## ABOUT THIS TASK
Your answer needs to include each line of the records in which the string "shoulder" can be found.

## RECORD SET
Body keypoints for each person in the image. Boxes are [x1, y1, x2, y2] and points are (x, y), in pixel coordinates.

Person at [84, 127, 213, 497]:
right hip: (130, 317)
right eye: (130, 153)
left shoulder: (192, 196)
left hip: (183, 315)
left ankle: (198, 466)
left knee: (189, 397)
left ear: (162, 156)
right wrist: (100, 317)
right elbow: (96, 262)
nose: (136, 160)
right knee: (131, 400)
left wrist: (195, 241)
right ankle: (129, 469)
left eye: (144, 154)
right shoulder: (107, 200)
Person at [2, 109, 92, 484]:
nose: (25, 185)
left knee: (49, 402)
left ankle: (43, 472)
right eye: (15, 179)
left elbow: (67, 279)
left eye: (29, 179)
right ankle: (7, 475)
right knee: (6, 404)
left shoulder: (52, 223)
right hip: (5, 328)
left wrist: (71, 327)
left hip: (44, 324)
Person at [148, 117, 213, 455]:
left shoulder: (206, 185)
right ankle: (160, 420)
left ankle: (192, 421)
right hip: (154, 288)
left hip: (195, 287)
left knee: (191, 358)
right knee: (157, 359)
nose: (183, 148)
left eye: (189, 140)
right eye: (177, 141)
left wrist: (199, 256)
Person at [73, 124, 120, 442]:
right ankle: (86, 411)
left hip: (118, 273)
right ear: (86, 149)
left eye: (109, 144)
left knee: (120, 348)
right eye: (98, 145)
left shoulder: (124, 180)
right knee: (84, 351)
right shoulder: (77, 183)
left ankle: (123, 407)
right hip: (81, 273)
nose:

## EXERCISE SOLUTION
left shoulder: (192, 196)
right shoulder: (107, 200)
left shoulder: (52, 223)
left shoulder: (206, 185)
left shoulder: (124, 180)
right shoulder: (77, 183)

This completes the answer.